The Hospice of Midland was the first hospice program established in the tall city, and one of the first ones in the state of Texas.
The organization’s mission is to provide care to a community member and their loved ones when the resident’s health is declining.
A patient with the Hospice of Midland, Amy Lombombard, recounted how the organization has impacted her life since she was diagnosed with Parkinson’s disease.
“I just can’t say enough about it. It’s so hard to believe so many people having such love for people that they don’t know,” she said.
Hospice volunteers provide companionship and comfort to patients, while professionals help with the patient’s physical care.
“She has nurses come in twice a week. She has them come in give her a shower when she needs it. We got Chaplin, now we got musical therapists, it’s just fantastic. It’s a gift from God. We are sitting here right now in Gods waiting room,” her husband, Donnie Lombombard, said.
And it isn’t his family’s first time working with the organization.
“It’s about 22 years ago that Don got his heart. And we had, we were that close to running out of hope,” Amy Lombombard said.
Donnie Lombombard received a heart operation several years ago. He was sent back to Midland and told to enroll in hospice. Months later, he said he was blessed to receive a heart transplant, thanks to a donor. And he credits the care he received with hospice to getting him to that point.
“That’s probably the reason I’m still sitting here in this chair, is because of hospice. Is because they took such good care of me,” he said.

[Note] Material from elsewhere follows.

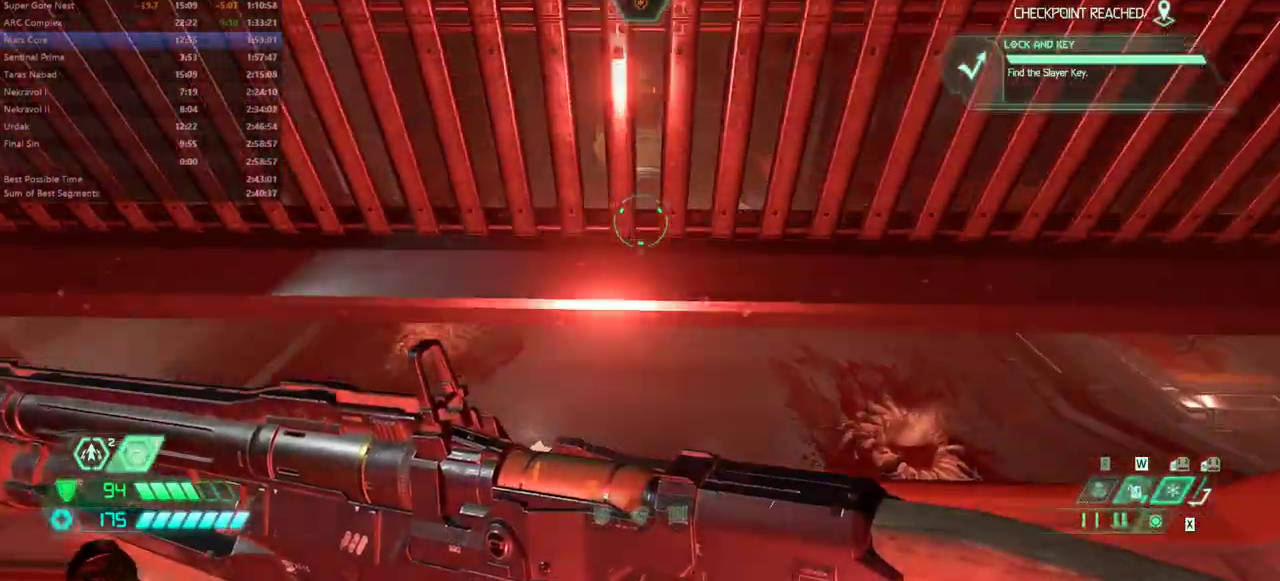
{"keys": ["w"], "mouse": [], "events": []}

The organization facilitates nurses, support and grief programs, a program that partners ailing veterans with veteran volunteers, and even a pet care program.
Rebecca Haberman, the marketing director with Hospice of Midland, explained how their volunteers impact the lives of hospice patients.
“People think that hospice is just for the last days of someone’s life. But they don’t realize how much life they add to the last of those days. We go in there, and we’re not just there for the patients themselves, we’re there for the entire family,” she said.
There are many ways community members can volunteer.
“Volunteer in our bereavement area, maybe you could go over and pray with our patients. If you want to volunteer with veterans, we have our We Honor Veterans Program. Maybe you and your dog are so well together that you would love to go offer that joy to people in hospitals, then Hospice Hounds is perfect for you,” Haberman said.
Volunteers truly make a difference in the lives of hospice patients, according to Donnie Lombombard.
“These people are like family. Not like family, they are family,” he said.